Größtenteils friedliche Proteste gegen AfD
Die AfD hatte am Dienstagabend einen so genannten Bürgerdialog im Stadtteil Jena-Lobeda angemeldet. Dabei sollte auch AfD-Chef Björn Höcke auftreten. Laut Polizei hatten sich bis zu 2.000 Gegendemonstranten versammelt. Höcke wurde wenige Meter vor dem Veranstaltungsort daran gehindert, mit seinem Auto weiterzufahren.

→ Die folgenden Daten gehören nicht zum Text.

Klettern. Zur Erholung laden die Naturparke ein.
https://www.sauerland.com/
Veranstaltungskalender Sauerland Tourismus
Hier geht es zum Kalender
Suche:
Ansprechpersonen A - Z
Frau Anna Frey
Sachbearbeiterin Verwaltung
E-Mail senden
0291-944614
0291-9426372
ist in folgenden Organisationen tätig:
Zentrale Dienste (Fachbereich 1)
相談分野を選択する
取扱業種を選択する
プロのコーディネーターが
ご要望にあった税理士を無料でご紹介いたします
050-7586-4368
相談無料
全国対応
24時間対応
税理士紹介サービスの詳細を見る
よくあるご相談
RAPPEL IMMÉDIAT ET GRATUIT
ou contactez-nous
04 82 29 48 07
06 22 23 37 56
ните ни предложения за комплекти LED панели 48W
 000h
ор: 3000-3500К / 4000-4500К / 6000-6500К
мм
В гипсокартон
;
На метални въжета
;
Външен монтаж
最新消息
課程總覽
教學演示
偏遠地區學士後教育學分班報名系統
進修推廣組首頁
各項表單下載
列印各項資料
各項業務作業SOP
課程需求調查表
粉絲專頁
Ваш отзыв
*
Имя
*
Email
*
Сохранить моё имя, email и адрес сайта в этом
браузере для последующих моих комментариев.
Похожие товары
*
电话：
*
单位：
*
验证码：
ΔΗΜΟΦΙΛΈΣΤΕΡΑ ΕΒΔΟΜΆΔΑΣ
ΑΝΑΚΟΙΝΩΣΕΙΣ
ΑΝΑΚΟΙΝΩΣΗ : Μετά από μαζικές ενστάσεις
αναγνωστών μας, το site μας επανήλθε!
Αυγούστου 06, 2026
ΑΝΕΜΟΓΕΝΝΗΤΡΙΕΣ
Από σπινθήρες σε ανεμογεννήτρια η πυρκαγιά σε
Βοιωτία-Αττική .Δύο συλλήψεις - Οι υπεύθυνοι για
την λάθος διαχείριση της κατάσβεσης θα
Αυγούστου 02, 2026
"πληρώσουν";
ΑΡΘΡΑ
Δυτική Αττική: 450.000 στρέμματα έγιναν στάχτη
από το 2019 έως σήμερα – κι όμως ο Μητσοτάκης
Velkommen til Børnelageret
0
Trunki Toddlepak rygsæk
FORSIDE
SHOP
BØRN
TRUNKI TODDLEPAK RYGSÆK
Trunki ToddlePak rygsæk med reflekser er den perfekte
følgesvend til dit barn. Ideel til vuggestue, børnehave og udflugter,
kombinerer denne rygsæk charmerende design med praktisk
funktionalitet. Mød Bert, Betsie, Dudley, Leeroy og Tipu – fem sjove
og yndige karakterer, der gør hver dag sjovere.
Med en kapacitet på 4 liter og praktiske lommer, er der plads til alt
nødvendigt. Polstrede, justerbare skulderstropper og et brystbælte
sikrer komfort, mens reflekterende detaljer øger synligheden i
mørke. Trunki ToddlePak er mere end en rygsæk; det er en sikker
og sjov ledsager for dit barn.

Die Veranstaltung wurde daher abgebrochen. Gerlitz sprach von einem beeindruckenden Gegenprotest, der zum weit überwiegenden Teil friedlich gewesen sei. Die Polizei habe den Auftrag gehabt, der AfD ihre Veranstaltung zu ermöglichen. Bei dem Versuch, das Versammlungsrecht durchzusetzen, sei es wohl aber etwas rabiater geworden. "Aber die Beamten haben nicht versucht, das Versammlungsrecht um jeden Preis durchzusetzen", so der SPD-Politiker.
Kritik von Thüringer AfD
Die Thüringer AfD reagierte dagegen mit Kritik. Landessprecher Torben Braga sagte MDR THÜRINGEN, es sei offenkundig, dass die Polizei nicht über den notwendigen politischen Rückhalt verfüge, um das Demonstrationsrecht der stärksten Oppositionspartei in Thüringen zu gewährleisten.
"Der Thüringer Innenminister sollte der Polizei ein Zeichen geben, dass dieses Recht durchzusetzen ist", sagte Braga. Seinen Angaben nach haben die Gegendemonstranten möglicherweise weitere Verstöße gegen das Strafgesetzbuch begangen - wie etwa Landfriedensbruch und Nötigung.

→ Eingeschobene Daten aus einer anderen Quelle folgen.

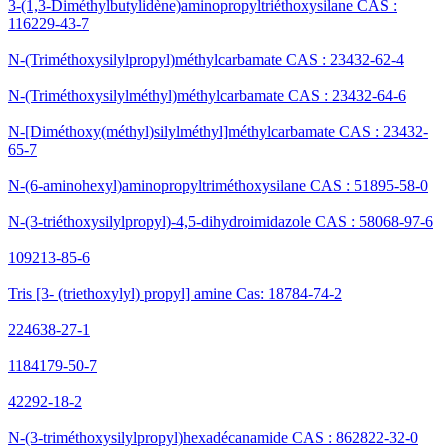
3-(1,3-Diméthylbutylidène)aminopropyltriéthoxysilane CAS :
116229-43-7
N-(Triméthoxysilylpropyl)méthylcarbamate CAS : 23432-62-4
N-(Triméthoxysilylméthyl)méthylcarbamate CAS : 23432-64-6
N-[Diméthoxy(méthyl)silylméthyl]méthylcarbamate CAS : 23432-
65-7
N-(6-aminohexyl)aminopropyltriméthoxysilane CAS : 51895-58-0
N-(3-triéthoxysilylpropyl)-4,5-dihydroimidazole CAS : 58068-97-6
109213-85-6
Tris [3- (triethoxylyl) propyl] amine Cas: 18784-74-2
224638-27-1
1184179-50-7
42292-18-2
N-(3-triméthoxysilylpropyl)hexadécanamide CAS : 862822-32-0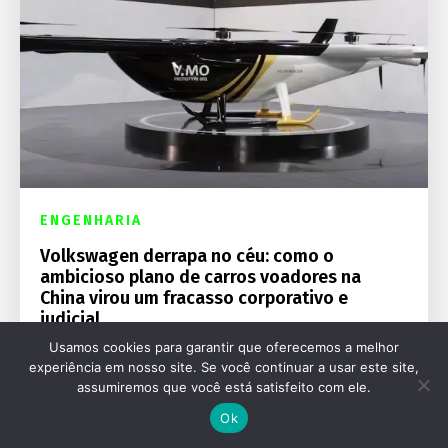
ENGENHARIA
Volkswagen derrapa no céu: como o
ambicioso plano de carros voadores na
China virou um fracasso corporativo e
judicial
Usamos cookies para garantir que oferecemos a melhor
experiência em nosso site. Se você continuar a usar este site,
assumiremos que você está satisfeito com ele.
Ok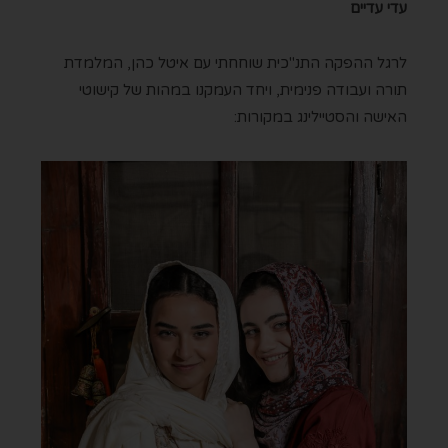
עדי עדיים
לרגל ההפקה התנ"כית שוחחתי עם איטל כהן, המלמדת
תורה ועבודה פנימית, ויחד העמקנו במהות של קישוטי
האישה והסטיילינג במקורות: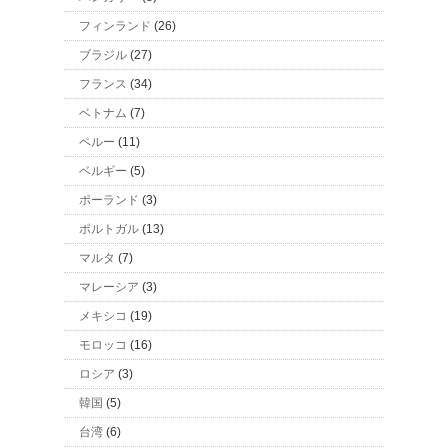
フィンランド
(26)
ブラジル
(27)
フランス
(34)
ベトナム
(7)
ペルー
(11)
ベルギー
(5)
ポーランド
(3)
ポルトガル
(13)
マルタ
(7)
マレーシア
(3)
メキシコ
(19)
モロッコ
(16)
ロシア
(3)
韓国
(5)
台湾
(6)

AfD-Sprecher Stefan Möller sprach in den sozialen Medien von Zuständen wie in der Weimarer Republik, nur, dass die Gewalt ausschließlich von linken Anhängern der Regierung ausgehe.
Bündnis: Polizei ging zu harte gegen Protestierende vor
Kritik am Polizeieinsatz gibt es auch aus dem Lager der Demonstrantinnen und Demonstranten. Das Bündnis "Rechtsruck stoppen" sprach von einem Polizeieinsatz mit schockierender Härte. "Teilweise wurde Demonstranten von den Polizisten ins Gesicht geschlagen", sagte Bündnissprecherin Lena MDR THÜRINGEN.
Zu möglicherweise gewaltbereiten Gegendemonstranten kann sie nach eigenen Angaben nichts sagen. Das Bündnis habe vor der Demonstration zu friedlichen Protesten aufgerufen. Mit dem Ergebnis der Gegendemonstration sei sie aber sehr zufrieden: "Das war ein sehr großer Erfolg. Wir haben uns dem Auftritt des Faschisten Höcke in Jena widersetzen können. Er konnte nicht auftreten dank des sehr breiten und bunten zivilgesellschaftlichen Protestes."
Auch Linken-Landtagsabgeordnete Katharina König-Preuss kritisierte den Polizeieinsatz und forderte Aufklärung vom Innenminister. Wer gegen Nazis kämpfe, könne sich auf den Staat überhaupt nicht verlassen, sagte die Linke-Politikerin mit Blick zum Vorgehen der Polizei.
Polizei weist Kritik zurück
Die Polizei wehrt sich gegen die Kritik von Links und Rechts. Daniel Müller von der Landespolizeiinspektion Jena sagte MDR THÜRINGEN, der größte Teil der Gegendemonstranten sei zwar friedlich gewesen. "Aber eine hohe zweistellige Zahl von Demonstranten war gewaltbereit - und auch gewalttätig gegenüber Polizisten", so Müller.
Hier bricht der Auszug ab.